Vettel also disputes that claim. “Wayne didn’t belong to any church,” she said. “He referenced a wide range of spiritual references — Buddha, the Koran, both the Old and New Testament, and philosophers like [Ralph Waldo] Emerson.”
And he truly believed in PBS’s mission, said programmer BaBette Davidson. She has lost count of how many pledge events the two co-hosted going back to the late 1990s, when she programmed Georgia Public Broadcasting.
“He was absolutely committed to PBS,” said Davidson, now president of the Programming Service for Public Television. “He saw PBS as a great marketplace of the mind, a wonderful place to share thoughtful, enlightening programming. He watched and supported — he was a member himself.”

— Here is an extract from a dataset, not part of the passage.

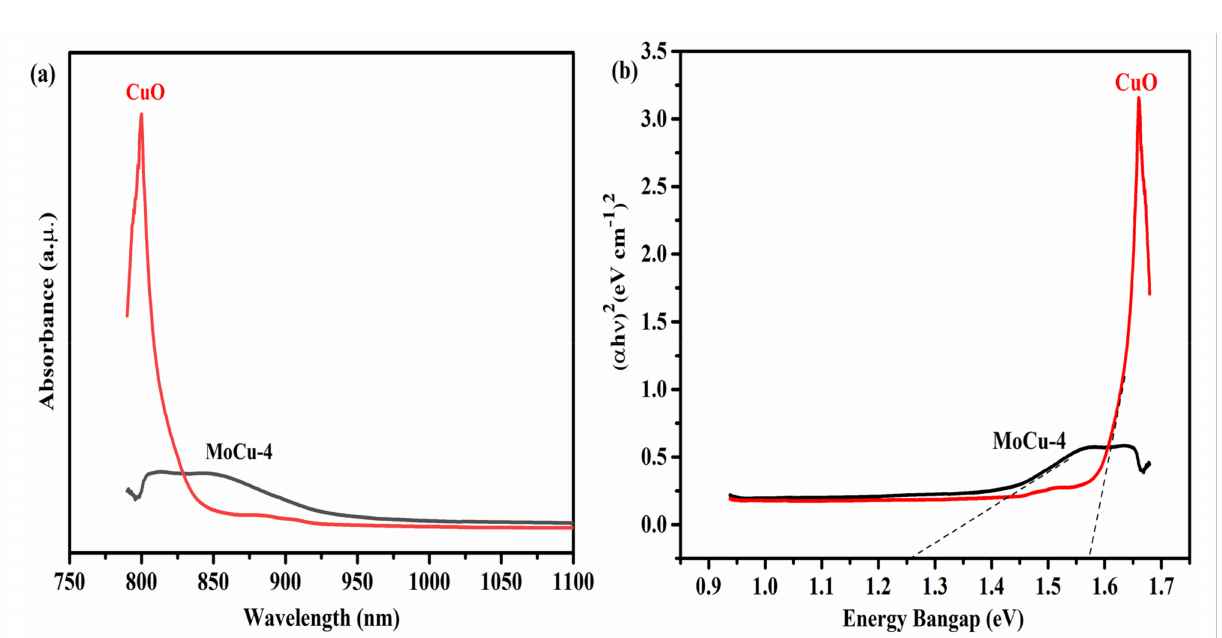
Figure 5. ( a ) UV-vis absorbance of pure CuO and MoCu-4 samples and ( b ) Tauc plot of pure CuO and MoCu-4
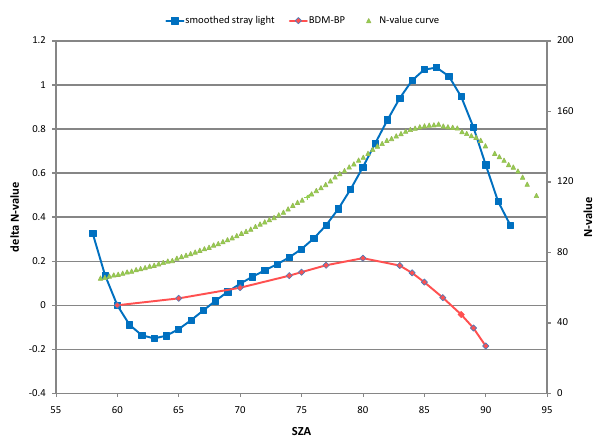
Fig. 1. Solar zenith angle shape of the out-of-band light contribu- tion to Umkehr measurements by Dobson No. 065 obtained in Boul- der on 4 April 2008. Total ozone is 360DU. The blue squares are smoothed change in Dobson C-pair measurements (delta N-values, left-side axes) associated with the out-of-band stray light compared to measurements without stray-light contribution, whereas green tri- angles show measured Umkehr curve (N-value, axes on the right side). The difference between N-values simulated with BP and BDM ozone absorption cross-sections is shown as red diamonds (delta N-value, left-side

Beyond being an inspiration to millions of fans, Dyer was also a good friend personally, Davidson said. She recalled the day her 19-year-old daughter had to undergo surgery for thyroid cancer; Dyer rang her cellphone as she drove to the hospital. “He said, ‘I’m praying for you and your daughter today.’ He’d taken the time to remember to call me.”
“People ask me about Wayne a lot,” Davidson added, “and I share that story. That’s indicative of the man he was. There was no benefit of him calling me, no gain for him. That was just an honest sharing of his spirit with mine.”
Dyer was born May 10, 1940, in Detroit, Mich.; he earned his doctorate in educational counseling from Wayne State University there. He taught as an associate professor at St. John’s University in New York City and remained a practicing clinical psychologist.
His first self-help book, Your Erroneous Zones, launched his career as a speaker in 1976. Eventually he wrote 42 books, 21 of which became New York Times bestsellers.
At the time of his death he was working on the launch of his upcoming book, Memories of Heaven: Children’s Astounding Recollections of the Time Before They Came to Earth.
Survivors include his wife Marcelene (the two legally separated in 2001); six daughters, Serena, Tracy, Stephanie, Skye, Sommer and Saje; two sons, Shane and Sands; two brothers, David and James; and nine grandchildren.
Correction: This post was updated to reflect Dyer’s official date of death.